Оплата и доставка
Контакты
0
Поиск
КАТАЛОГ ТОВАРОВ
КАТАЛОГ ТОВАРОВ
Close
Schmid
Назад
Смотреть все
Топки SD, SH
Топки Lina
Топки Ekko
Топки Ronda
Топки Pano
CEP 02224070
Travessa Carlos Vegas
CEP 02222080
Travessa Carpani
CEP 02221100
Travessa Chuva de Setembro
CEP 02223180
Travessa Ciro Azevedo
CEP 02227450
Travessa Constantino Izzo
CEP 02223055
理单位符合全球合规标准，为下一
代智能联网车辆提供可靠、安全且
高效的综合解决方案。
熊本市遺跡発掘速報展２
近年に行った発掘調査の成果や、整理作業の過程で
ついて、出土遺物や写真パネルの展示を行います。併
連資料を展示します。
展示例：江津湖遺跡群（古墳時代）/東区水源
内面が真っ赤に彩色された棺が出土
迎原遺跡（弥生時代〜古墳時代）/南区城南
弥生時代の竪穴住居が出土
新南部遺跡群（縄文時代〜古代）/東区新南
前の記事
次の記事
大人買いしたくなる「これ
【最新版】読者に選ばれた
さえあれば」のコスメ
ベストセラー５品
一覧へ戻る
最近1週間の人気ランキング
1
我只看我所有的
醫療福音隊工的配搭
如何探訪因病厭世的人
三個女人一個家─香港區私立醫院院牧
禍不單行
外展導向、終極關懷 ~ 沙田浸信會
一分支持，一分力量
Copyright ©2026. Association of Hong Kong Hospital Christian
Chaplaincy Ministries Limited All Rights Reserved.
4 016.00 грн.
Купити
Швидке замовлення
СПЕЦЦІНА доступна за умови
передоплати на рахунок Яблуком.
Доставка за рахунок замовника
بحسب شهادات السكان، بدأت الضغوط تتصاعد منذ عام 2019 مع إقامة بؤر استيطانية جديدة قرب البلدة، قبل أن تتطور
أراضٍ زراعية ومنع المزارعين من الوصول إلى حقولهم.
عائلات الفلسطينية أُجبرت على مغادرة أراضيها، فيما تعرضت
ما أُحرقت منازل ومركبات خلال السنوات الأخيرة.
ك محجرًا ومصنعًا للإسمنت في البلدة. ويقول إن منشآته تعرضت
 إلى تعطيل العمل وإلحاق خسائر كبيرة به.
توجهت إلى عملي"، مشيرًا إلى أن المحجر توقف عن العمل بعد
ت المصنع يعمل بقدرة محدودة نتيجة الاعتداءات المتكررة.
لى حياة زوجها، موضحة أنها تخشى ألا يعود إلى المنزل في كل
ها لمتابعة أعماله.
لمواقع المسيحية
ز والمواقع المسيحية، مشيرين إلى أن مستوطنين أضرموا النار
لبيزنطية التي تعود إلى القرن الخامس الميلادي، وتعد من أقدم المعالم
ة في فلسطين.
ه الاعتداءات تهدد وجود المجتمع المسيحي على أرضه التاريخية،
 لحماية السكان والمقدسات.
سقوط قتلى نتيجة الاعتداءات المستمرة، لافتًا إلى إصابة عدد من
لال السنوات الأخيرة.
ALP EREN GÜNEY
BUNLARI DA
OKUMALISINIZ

::::::

Retype every line of the material above without altering anything.

● **Expected answer**
Оплата и доставка
Контакты
0
Поиск
КАТАЛОГ ТОВАРОВ
КАТАЛОГ ТОВАРОВ
Close
Schmid
Назад
Смотреть все
Топки SD, SH
Топки Lina
Топки Ekko
Топки Ronda
Топки Pano
CEP 02224070
Travessa Carlos Vegas
CEP 02222080
Travessa Carpani
CEP 02221100
Travessa Chuva de Setembro
CEP 02223180
Travessa Ciro Azevedo
CEP 02227450
Travessa Constantino Izzo
CEP 02223055
理单位符合全球合规标准，为下一
代智能联网车辆提供可靠、安全且
高效的综合解决方案。
熊本市遺跡発掘速報展２
近年に行った発掘調査の成果や、整理作業の過程で
ついて、出土遺物や写真パネルの展示を行います。併
連資料を展示します。
展示例：江津湖遺跡群（古墳時代）/東区水源
内面が真っ赤に彩色された棺が出土
迎原遺跡（弥生時代〜古墳時代）/南区城南
弥生時代の竪穴住居が出土
新南部遺跡群（縄文時代〜古代）/東区新南
前の記事
次の記事
大人買いしたくなる「これ
【最新版】読者に選ばれた
さえあれば」のコスメ
ベストセラー５品
一覧へ戻る
最近1週間の人気ランキング
1
我只看我所有的
醫療福音隊工的配搭
如何探訪因病厭世的人
三個女人一個家─香港區私立醫院院牧
禍不單行
外展導向、終極關懷 ~ 沙田浸信會
一分支持，一分力量
Copyright ©2026. Association of Hong Kong Hospital Christian
Chaplaincy Ministries Limited All Rights Reserved.
4 016.00 грн.
Купити
Швидке замовлення
СПЕЦЦІНА доступна за умови
передоплати на рахунок Яблуком.
Доставка за рахунок замовника
بحسب شهادات السكان، بدأت الضغوط تتصاعد منذ عام 2019 مع إقامة بؤر استيطانية جديدة قرب البلدة، قبل أن تتطور
أراضٍ زراعية ومنع المزارعين من الوصول إلى حقولهم.
عائلات الفلسطينية أُجبرت على مغادرة أراضيها، فيما تعرضت
ما أُحرقت منازل ومركبات خلال السنوات الأخيرة.
ك محجرًا ومصنعًا للإسمنت في البلدة. ويقول إن منشآته تعرضت
 إلى تعطيل العمل وإلحاق خسائر كبيرة به.
توجهت إلى عملي"، مشيرًا إلى أن المحجر توقف عن العمل بعد
ت المصنع يعمل بقدرة محدودة نتيجة الاعتداءات المتكررة.
لى حياة زوجها، موضحة أنها تخشى ألا يعود إلى المنزل في كل
ها لمتابعة أعماله.
لمواقع المسيحية
ز والمواقع المسيحية، مشيرين إلى أن مستوطنين أضرموا النار
لبيزنطية التي تعود إلى القرن الخامس الميلادي، وتعد من أقدم المعالم
ة في فلسطين.
ه الاعتداءات تهدد وجود المجتمع المسيحي على أرضه التاريخية،
 لحماية السكان والمقدسات.
سقوط قتلى نتيجة الاعتداءات المستمرة، لافتًا إلى إصابة عدد من
لال السنوات الأخيرة.
ALP EREN GÜNEY
BUNLARI DA
OKUMALISINIZ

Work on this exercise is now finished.